とにかく、俺戻らなきゃ。サボりは良くないし」
「……今晩一緒に寝るぞ」
「はいはい。甘んじて抱き枕役を引き受けてやるよ」
「約束したからな」
「へーへー」


 ちょいちょい、構ってちゃんモード発動するけど、大丈夫なんだろうか。
 モンフォールの次男は情けないとか噂されてたら、どうしよう。
俺のせい?





ーーーー
ーーー

 
「ルゥ、この書類を経理に。これは、情報処理に持って行ってくれ」
「はい」
「終わったら、食堂の前で待ってなさい。遅くなったが、一緒に昼食をとろう」
「はいっ」
 


 メーシっ、飯、飯!
 腹減ってたんだよー。第1騎士団の食堂はどんな感じだろ。

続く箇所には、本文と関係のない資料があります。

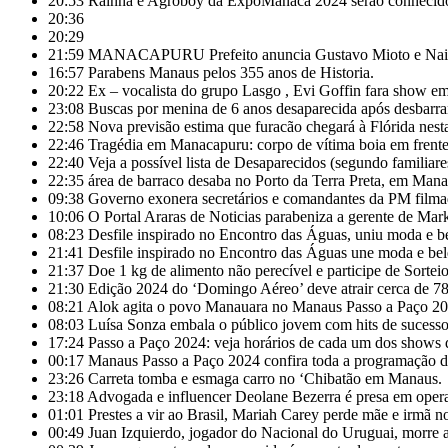
20:53
Rainha e Agroboy da ExpoManacá 2024 serão conhecido
20:36
20:29
21:59
MANACAPURU Prefeito anuncia Gustavo Mioto e Naiara
16:57
Parabens Manaus pelos 355 anos de Historia.
20:22
Ex – vocalista do grupo Lasgo , Evi Goffin fara show e
23:08
Buscas por menina de 6 anos desaparecida após desbarr
22:58
Nova previsão estima que furacão chegará à Flórida nesta
22:46
Tragédia em Manacapuru: corpo de vítima boia em frente 
22:40
Veja a possível lista de Desaparecidos (segundo familiare
22:35
área de barraco desaba no Porto da Terra Preta, em Mana
09:38
Governo exonera secretários e comandantes da PM filmado
10:06
O Portal Araras de Noticias parabeniza a gerente de M
08:23
Desfile inspirado no Encontro das Águas, uniu moda e
21:41
Desfile inspirado no Encontro das Águas une moda e bel
21:37
Doe 1 kg de alimento não perecível e participe de Sort
21:30
Edição 2024 do ‘Domingo Aéreo’ deve atrair cerca de 7
08:21
Alok agita o povo Manauara no Manaus Passo a Paço 20
08:03
Luísa Sonza embala o público jovem com hits de sucesso
17:24
Passo a Paço 2024: veja horários de cada um dos shows d
00:17
Manaus Passo a Paço 2024 confira toda a programação do 
23:26
Carreta tomba e esmaga carro no ‘Chibatão em Manaus.
23:18
Advogada e influencer Deolane Bezerra é presa em operaç
01:01
Prestes a vir ao Brasil, Mariah Carey perde mãe e irmã 
00:49
Juan Izquierdo, jogador do Nacional do Uruguai, morre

建物と一緒で、食事も豪華だったりして。
……そんなわけねーか。ちんたら、高級食材なんて食ってる暇ないよな。普通。

 まずは、経理だ。たしか、2階だったっけ。





「失礼します」
「あー、団長の! ご苦労様です」


 うわ、爽やかっ。
 書類に追われてるはずなのに、全然疲れが見えない。

 次、情報処理。



「失礼します」
「……え~っと、ルーカス殿。はい、確かにお預かりしました。あ、お茶飲みます?」
「いえ、大丈夫です」


 経理に比べて静かな雰囲気だが、それでも爽やかだ。
というか、余裕を感じる。


 やべぇ、第3騎士団みんなが可哀想に思えてきた。この違いは、何だ。
 1人1人のスペックの違いか、回ってくる仕事の違いか。
ーー謎だな。
 帰ったら、ディオンに聞こう。